10 St Huberts Road, Coldstream, VIC
03 9739 0666
The ability to evolve and adapt has formed the course of history since the dawn of time. Survival is predicated on the simple concept that one must change when the circumstances dictate it. Whether it is a Woolly Mammoth or a cockroach, Darwin’s famous theory applies to us all. But this primal fact does not exist solely in the wild. We have borrowed its principles to shape several aspects of life, including agriculture and business.
The Napoleone family has taken heed of nature’s lessons since the first apple tree was planted in its orchards in the 1940s. The late Michael Napoleone, following the lead of pioneers before him, established Red Rich Fruits in 1948 and began the successful agriculture operation. The proceeding years witnessed the company grow to be one of the largest apple and stone fruit producers and wholesalers in Australia. Yet that success did not create comprehensive contentment for the Napoleones. They understood the need to evolve along the way.

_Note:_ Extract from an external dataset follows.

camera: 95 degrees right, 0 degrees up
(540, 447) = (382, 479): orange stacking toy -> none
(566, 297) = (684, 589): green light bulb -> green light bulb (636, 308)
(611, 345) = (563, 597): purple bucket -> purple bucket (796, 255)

With the resurrection of viticulture in the Yarra Valley in the 1960s, the family took notice and planted vines on their Coldstream property. With its agricultural portfolio diversified, Red Rich Fruits continued to display a green thumb with the cultivation of wine grapes. That talent, as well as the quality of fruit from its vines, attracted neighbouring winemakers, who the Napoleones supplied with grapes until they decided to progress yet again.
In 1999, with the addition of a modern winery, the family began producing a wide array of wines from its abundant vineyards. Punt Road Wines was established and renowned winemaker Kate Goodman arrived to direct the oenology operations. Providing another skilled hand, Assistant Winemaker Behn Payten was brought on board in 2001 and has helped create the success the winery now enjoys. In addition to gaining first-hand experience at Punt Road, Behn has also developed his winemaking talents in France, Spain, and Germany. He also earned a Bachelor of Applied Science in Oenology during that time. And that period witnessed Behn’s role in the continued evolution of the business.

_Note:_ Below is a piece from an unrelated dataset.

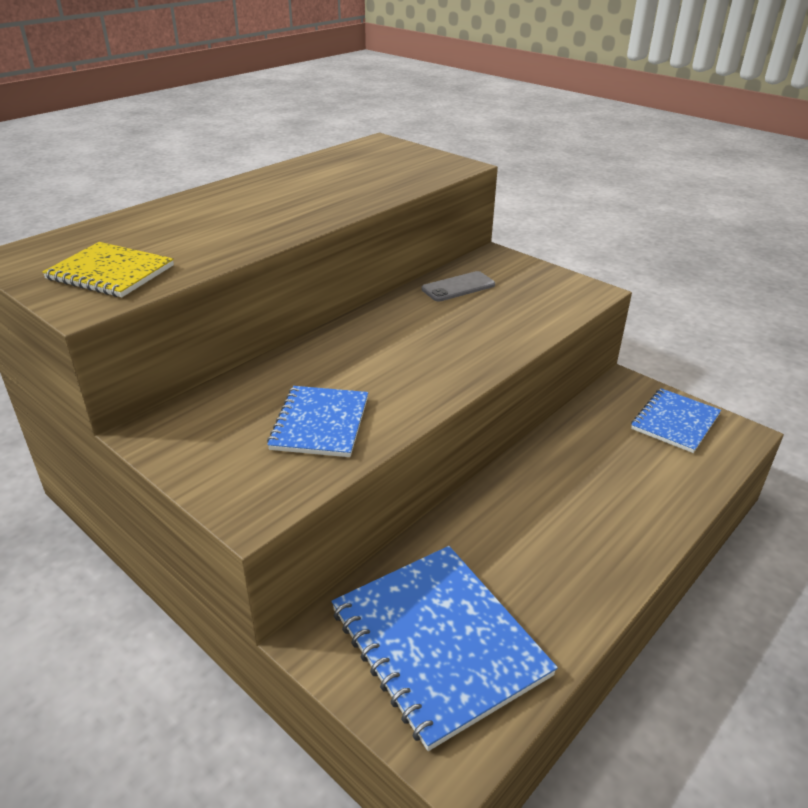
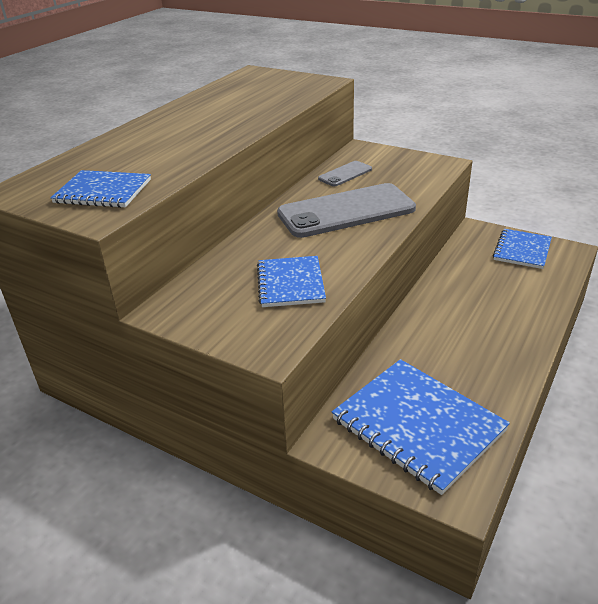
camera: 10 degrees left, 0 degrees up
(110, 272) = (103, 191): yellow notebook -> blue notebook
(436, 337) = (346, 211): none -> grey phone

In 2008, the company took a different view of the fruits being harvested from the hanging limbs on its 250 hectares. Combining the fermentation knowledge of its winery with the delectability of its apples and pears, Behn began making a variety of ciders. The practice was hardly new in the Yarra Valley. In the early 1930s, Captain George McGowan selected the area for cider production and used the existing orchards to serve weekend motorists. The new beverage caught on quickly and Captain McGowan enjoyed three decades of success before selling the business in 1961. Darren Kelly then carried the torch for cider production in the Yarra Valley, touring Europe to advance his techniques, which resulted in the creation of a “Champagne Cider”. Countless others have made contributions to the growth of the field, including Behn Payten.

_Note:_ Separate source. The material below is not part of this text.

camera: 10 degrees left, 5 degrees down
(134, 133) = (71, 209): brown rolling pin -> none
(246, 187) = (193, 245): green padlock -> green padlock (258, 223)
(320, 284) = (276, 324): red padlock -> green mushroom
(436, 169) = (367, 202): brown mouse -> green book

Using the wide array of varieties in its orchards, Behn has introduced new practices to cider making such as barrel fermentation and bottle fermentation. His innovation can be seen in each of the company’s offerings. The Apple Cider, made from Fuji, Sundowner, Granny Smith, and Pink Lady varieties, is fermented with a variety of Rhone Valley white wine yeast. That unique strain is also used in the Pear Cider, created from Packham’s Triumph and Beurre Bosc pears. Behn also makes a cider which combines apples and pears, resulting in unique complexity and flavors. Lastly, Behn utilizes the traditional bottle fermentation technique of making champagne to create a sparkling pear cider (methode traditionelle).
Now, after more than 60 years since the original apple tree was planted, the Napoleone family prepares for the next adaptation in its evolution. No one knows what form that may take but if history serves as an example, it will likely be delicious.